- _TRECHO SELECIONADO_
==========
Ele é delegado de um mundo apenas entrevisto durante a narrativa, quando a Comadre sai a campo para obter a soltura de Leonardo Pataca. Como todos sabem, vai pedir a proteção do Tenente-Coronel, membro da guarda caricata de velhos oficiais, que cochilam numa sala do Palácio Real. O Tenente-Coronel por sua vez busca o empenho do Fidalgo (que vive com o seu capote e os seus tamancos numa casa fria e mal guarnecida), para que este fale ao Rei. O Rei, que não aparece mas sobrepaira como fonte de tudo, é que falará com Vidigal, instrumento da sua vontade. Mais do que um personagem pitoresco, Vidigal encarna toda a ordem; por isso, na estrutura do livro é um fecho de abóboda e, sob o aspecto dinâmico, a única força reguladora de um mundo solto, pressionando de cima para baixo e atingindo um por um os agentes da desordem. Ele prende Leonardo Pai na casa do Caboclo e o Mestre de Cerimônias na da Cigana. Ele ronda o baile do batizado de Leonardo Filho e intervém muitos anos depois na festa de aniversário de seu irmão, conseqüência de novos amores do pai. Ele persegue Teotônio, desmancha o piquenique de Vidinha, atropela o Toma-Largura, persegue e depois prende Leonardo Filho, fazendo-o sentar praça na tropa. O seu nome faz tremer e fugir.

Sendo assim, quando a Comadre resolve obter o perdão do afilhado é a Vidigal que pensa recorrer, por meio de uma nova série de mediações muito significativas dessa dialética da ordem e da desordem que se está procurando sugerir. Modesta socialmente, enredeira e complacente, reforça-se procurando a próspera Dona Maria, que seria empenho forte para o representante da lei, sempre accessível aos proprietários bem situados. Mas Dona Maria vira habilmente o leme para outra banda e recorre a uma senhora de costumes que haviam sido fáceis, como se dizia quando eles ainda eram difíceis. E é com a pura ordem de um lado, encarnada em Dona Maria, e de outro a desordem feita ordem aparente, encarnada em sua pitoresca xará Maria Regalada, que a Comadre parte para assaltar a cidadela ríspida, o Tutu geral, o desmancha prazeres do Major.
==========
- _DADOS DO EXERCÍCIO_
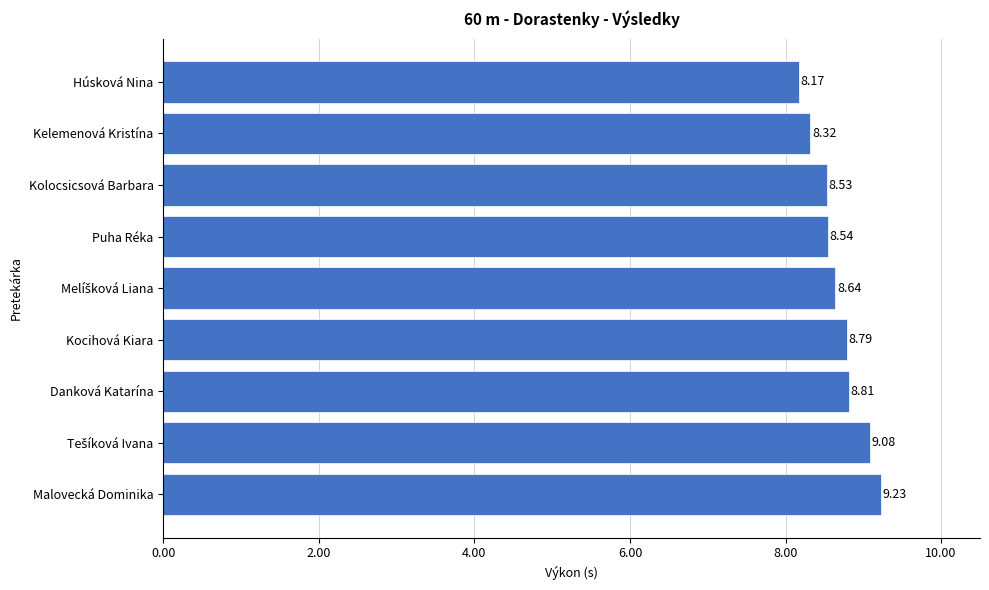

Does the chart contain any negative values?

No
==========
- _O QUE SE PEDE_
Você pode dar continuidade ao texto sobre o Major Vidigal, começando logo após a última frase do trecho?

- _RESULTADO DA TAREFA_
A cena é digna de um tempo que produziu Martins Pena. Toda a gente lembra de que modo, para surpresa do leitor, Vidigal é declarado "babão" e se desmancha de gosto entre as saias das três velhotas. Como resistisse, enfronhado na intransigência dos oficiais conscienciosos, Maria Regalada o chama de lado e lhe segreda qualquer coisa, com certeza alusiva a alguma relação apetitosa no passado, quem sabe com possibilidades de futuro. A fortaleza da ordem vem abaixo ato contínuo e não apenas solta Leonardo, mas dá-lhe o posto de sargento, que aparecerá no título do romance e com o qual, já rformado na segunda linha, casará triunfalmente com Luisinha, enfeixando cinco heranças para dar maior solidez à sua posição no hemisfério positivo.

Posição de tal modo firme, que poderá, como sugerimos, baixar eventualmente ao mundo agradável da desordem, agora com o exemplo supremo do major Vidigal, que cedeu ao pedido de uma dama galante apoiada por uma dama capitalista, em suave conluio dos dois hemisférios, por iniciativa de uma terceira dama, que circula livremente entre ambos e poderia ser chamar, como

Belladona no poema de Eliot, "the lady of situations". Ordem e desordem se articulam portanto solidamente; o mundo hierarquizado na aparência se revela essencialmente subvertido, quando os extremos se tocam e a habilidade geral dos personagens é justificada pelo escorregão que traz o major das alturas sancionadas da lei para complacências duvidosas com as camadas que ele reprime sem parar.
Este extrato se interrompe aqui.